Looking for a natural energy boost? Start with what’s on your plate – what you eat can have a powerful effect on your everyday performance. By choosing your meals and snacks wisely, you can help avoid daytime fatigue. Try the following and see how your energy levels are affected.
- Become a grazer. A large meal can trigger your body to release more insulin, causing blood sugar (glucose) levels to drop and leaving you in a fatigue-inducing slump. Skipping meals only deprives your body of needed calories, and sets you up for energy-draining overeating at your next meal. Instead, eat smaller meals or healthy snacks throughout the day, which will help keep blood sugar levels steady.
- Stay hydrated. Dehydration is a common cause of fatigue, so be sure you’re drinking at least 6 to 8 glasses of good quality water each day, especially during exercise or hot weather. Alcoholic and caffeinated drinks not only dehydrate you, but can sap energy as well.
- Snack right. Don’t blindly choose energy bars (which tend to be high in fat), and avoid candy or cookies (which can give you an immediate sugar high, but set you up for a slump later on). Instead, try healthier snacks that contain some protein, carbohydrates, and beneficial fats or ones which are whole food, low-fat options. Good options include a handful of unsalted nuts, fresh or dried fruit, yogurt, vegetable sticks, and wholegrain bread or crackers.
- Check your vitamin C levels. People with higher blood levels of vitamin C appear to have more energy than those with lower levels. This could be because vitamin C influences the production of L-carnitine, an amino acid that helps your body burn fat for energy. The best way to get plenty of vitamin C is from oranges and other citrus fruits, kiwis, bell peppers, broccoli, strawberries, and cantaloupe.
- Fiber from beans. Navy beans, kidney beans, chickpeas, and lentils are all rich in fiber (which slows the release of insulin). They provide carbohydrates, protein, vitamins, and minerals as well.

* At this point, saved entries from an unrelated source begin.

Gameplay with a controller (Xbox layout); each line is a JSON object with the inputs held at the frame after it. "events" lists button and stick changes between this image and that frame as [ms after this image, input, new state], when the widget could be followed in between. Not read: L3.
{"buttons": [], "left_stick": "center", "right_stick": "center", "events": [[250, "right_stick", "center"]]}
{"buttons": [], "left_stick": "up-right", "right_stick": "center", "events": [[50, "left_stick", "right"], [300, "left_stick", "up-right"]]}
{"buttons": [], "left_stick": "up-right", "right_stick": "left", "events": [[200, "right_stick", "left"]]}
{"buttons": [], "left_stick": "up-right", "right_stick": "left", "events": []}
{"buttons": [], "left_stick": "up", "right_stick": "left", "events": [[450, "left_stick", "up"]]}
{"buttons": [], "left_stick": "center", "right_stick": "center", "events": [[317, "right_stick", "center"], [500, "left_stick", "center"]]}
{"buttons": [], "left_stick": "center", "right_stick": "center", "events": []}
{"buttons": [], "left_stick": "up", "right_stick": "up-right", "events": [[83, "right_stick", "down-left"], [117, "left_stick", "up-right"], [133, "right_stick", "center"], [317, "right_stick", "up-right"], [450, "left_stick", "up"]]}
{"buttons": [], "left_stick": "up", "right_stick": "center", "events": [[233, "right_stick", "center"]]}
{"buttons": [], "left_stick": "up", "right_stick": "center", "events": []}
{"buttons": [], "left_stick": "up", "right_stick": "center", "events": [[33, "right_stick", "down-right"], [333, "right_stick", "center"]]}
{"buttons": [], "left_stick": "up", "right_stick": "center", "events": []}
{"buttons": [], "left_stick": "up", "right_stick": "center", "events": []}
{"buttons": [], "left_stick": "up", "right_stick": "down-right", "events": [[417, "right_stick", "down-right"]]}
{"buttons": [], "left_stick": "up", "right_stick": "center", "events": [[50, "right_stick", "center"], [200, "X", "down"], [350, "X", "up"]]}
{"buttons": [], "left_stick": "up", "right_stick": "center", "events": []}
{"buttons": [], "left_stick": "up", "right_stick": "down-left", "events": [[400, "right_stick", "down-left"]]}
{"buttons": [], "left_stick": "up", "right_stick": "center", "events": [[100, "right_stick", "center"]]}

- Energizing oatmeal. While whole grains in general are healthy, oatmeal has additional benefits: It’s naturally high in fiber, which helps keep blood-sugar levels stable and contains B vitamins, which are essential to convert carbohydrates into energy. Choose steel cut or Irish oatmeal over rolled oats.
- Nuts for nuts. The perfect energizer? Try a nut butter sandwich. Start with a slice of fiber-packed wholegrain bread and then top it with cashew, almond, or another nut butter for a healthy mix of carbohydrates, protein, and fat.
- The portable snack. Packed with potassium, bananas can replenish this important mineral, which is lost during exercise. Other good energizing fruits include grapes, apples, peaches, and pineapple.